» **TEXT SEGMENT**:
-----
April 7, 2022, 1:03 PM UTC
Bobbie Founder Sarah Hardy poses on a blue blackground.
Infant formula startup Bobbie cofounder Sarah Hardy.
Courtesy of Bobbie

Good morning, Broadsheet readers! Vladimir Putin’s daughters are expected to face sanctions for Russia’s war against Ukraine, the top lawyer prosecuting Activision Blizzard’s sexual harassment lawsuit in California has stepped down from the case, and a startup founder launches a paid family leave policy—not for the first time. Have a good Thursday.

– Forging a leave policy.  In 2014, a pregnant Sarah Hardy was working on Airbnb’s customer operations team. At the time, the then-six-year-old company had about 1,000 employees, but one thing it didn’t have was a parental leave policy.

“They had nothing in place. Literally nothing,” Hardy remembers. “The subject had never been broached before.” 

So Hardy set out to create the company’s family leave plan. At five months pregnant, she researched comparable industry benefits, presented a comprehensive proposal to Airbnb’s executive team, and, a few months later, enjoyed the fruits of her labor: a four-month paid leave policy that the home rental startup implemented within 30 days of her proposal submission. (Airbnb now offers its workforce 10 weeks of paid parental leave.)

While Hardy says she felt supported professionally at Airbnb, it was nerve-wracking to be the first employee to take advantage of the policy that she almost singlehandedly created. “But I knew I wasn’t going to be the last,” she says now.

Today, Hardy is the COO of Bobbie, an infant formula startup she cofounded in 2019 alongside fellow Airbnb alumna Laura Modi. Despite their smaller employee count, relative to Airbnb’s in 2014, she’s spent the last few months developing the company’s paid leave policy, which it debuted today and shared with Fortune

The 50-person startup is offering all employees four months of paid leave, and the option to take an additional eight months unpaid, totaling 12 months. The company wants to counter the narrative that small startups can’t afford to offer competitive paid leave packages. “It’s easier to look at large companies and call on them [to improve paid family leave],” Hardy says. “But [for small businesses], it can be done with a lot of hard work.”
-----
» **EXERCISE BRIEF**:
Answer these questions from the newsletter excerpt about Sarah Hardy:
1. How many weeks of paid parental leave does Airbnb now offer?
2. In what year was Bobbie cofounded, and who cofounded it with Hardy?
3. How many unpaid months can Bobbie employees add to their paid leave?

» **RAW DATA**:
-----
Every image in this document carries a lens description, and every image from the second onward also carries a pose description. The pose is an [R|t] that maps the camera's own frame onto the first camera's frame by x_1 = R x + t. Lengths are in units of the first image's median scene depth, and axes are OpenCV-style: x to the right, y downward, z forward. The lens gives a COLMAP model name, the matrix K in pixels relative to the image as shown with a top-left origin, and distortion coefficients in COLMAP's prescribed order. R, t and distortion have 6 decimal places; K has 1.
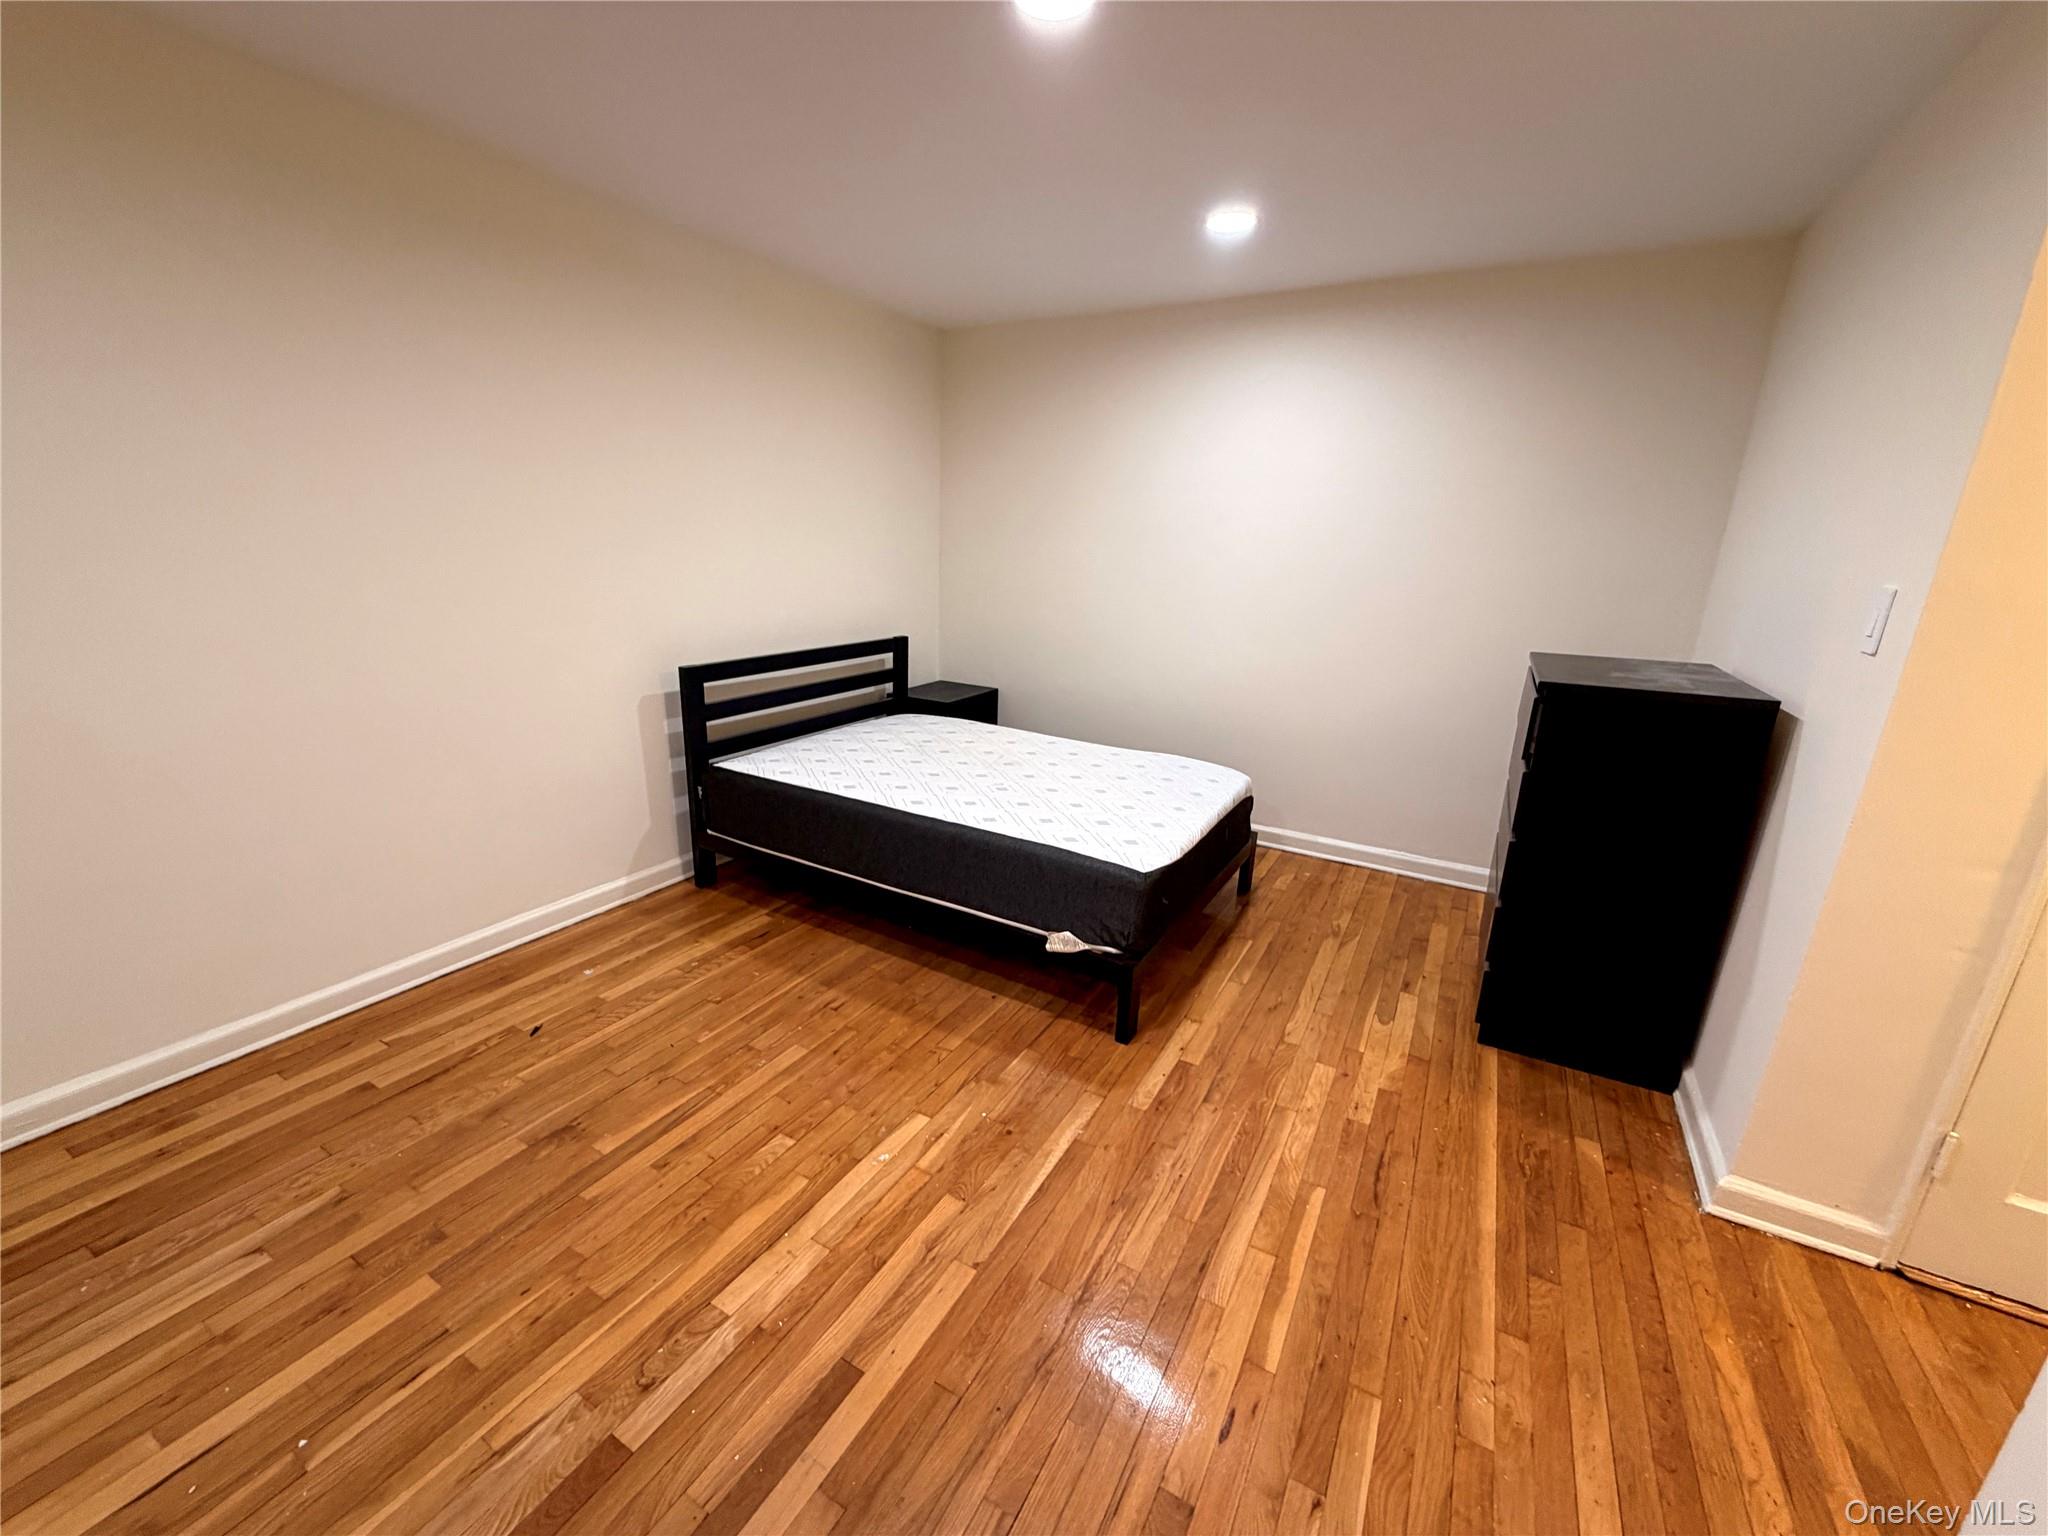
lens RADIAL K [[817.0, 0, 1020.2], [0, 817.0, 769.1], [0, 0, 1]] dist [0.000794, -0.000410]
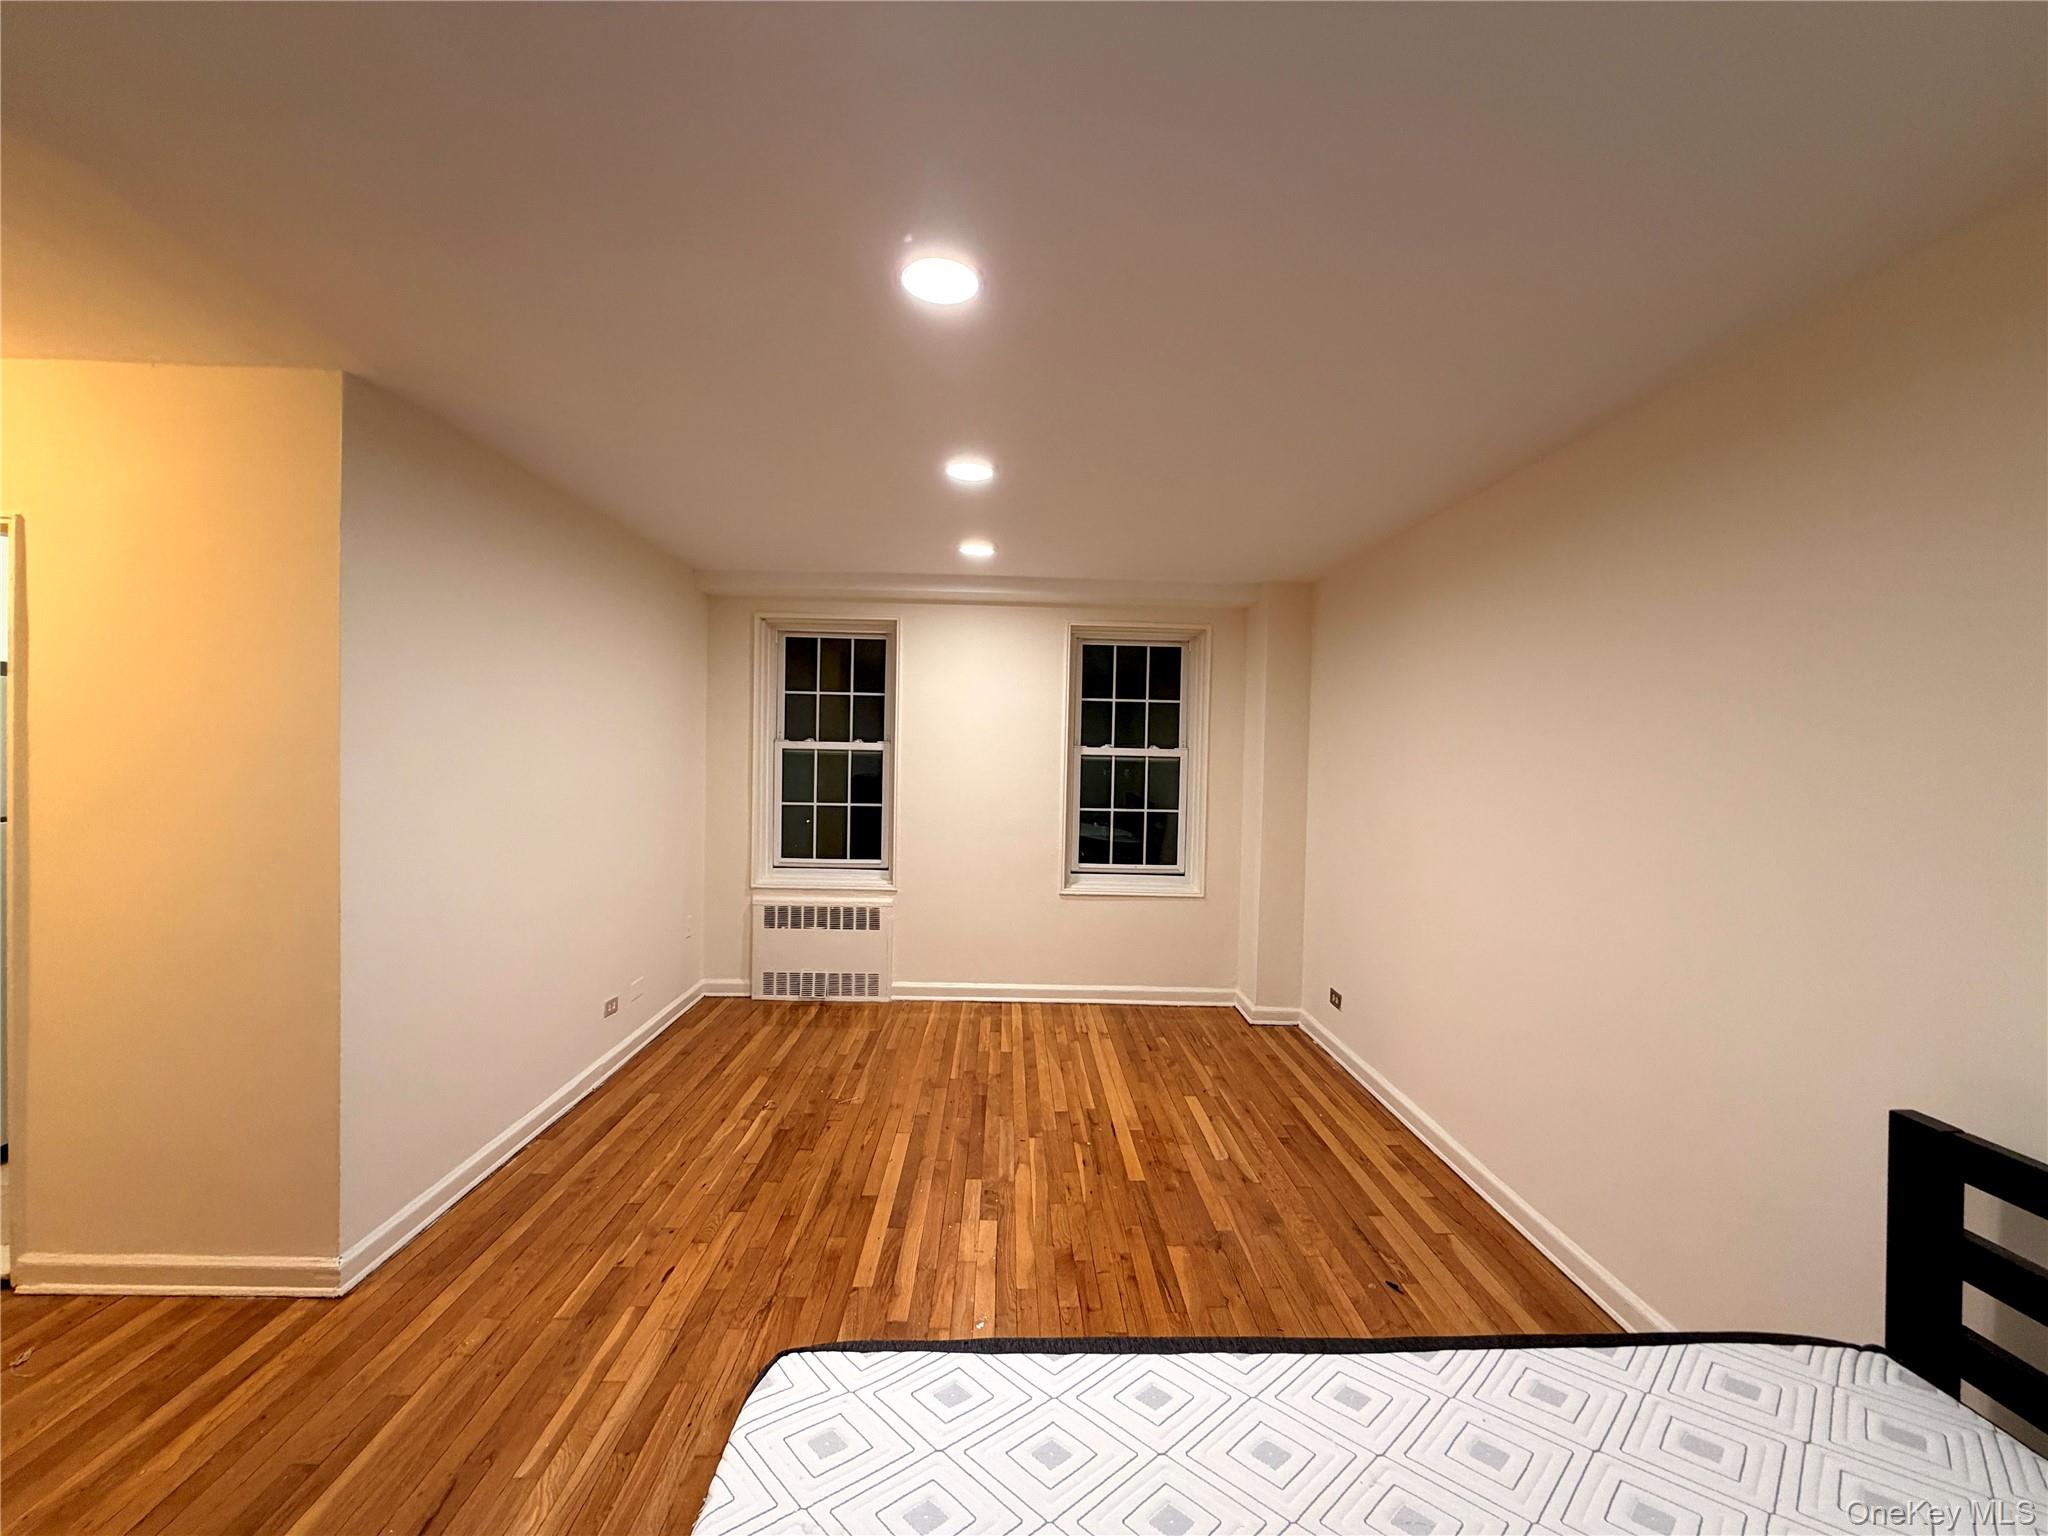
-----
» **COMPLETED EXERCISE**:
1. 10 weeks.
2. 2019, with Laura Modi.
3. Eight months.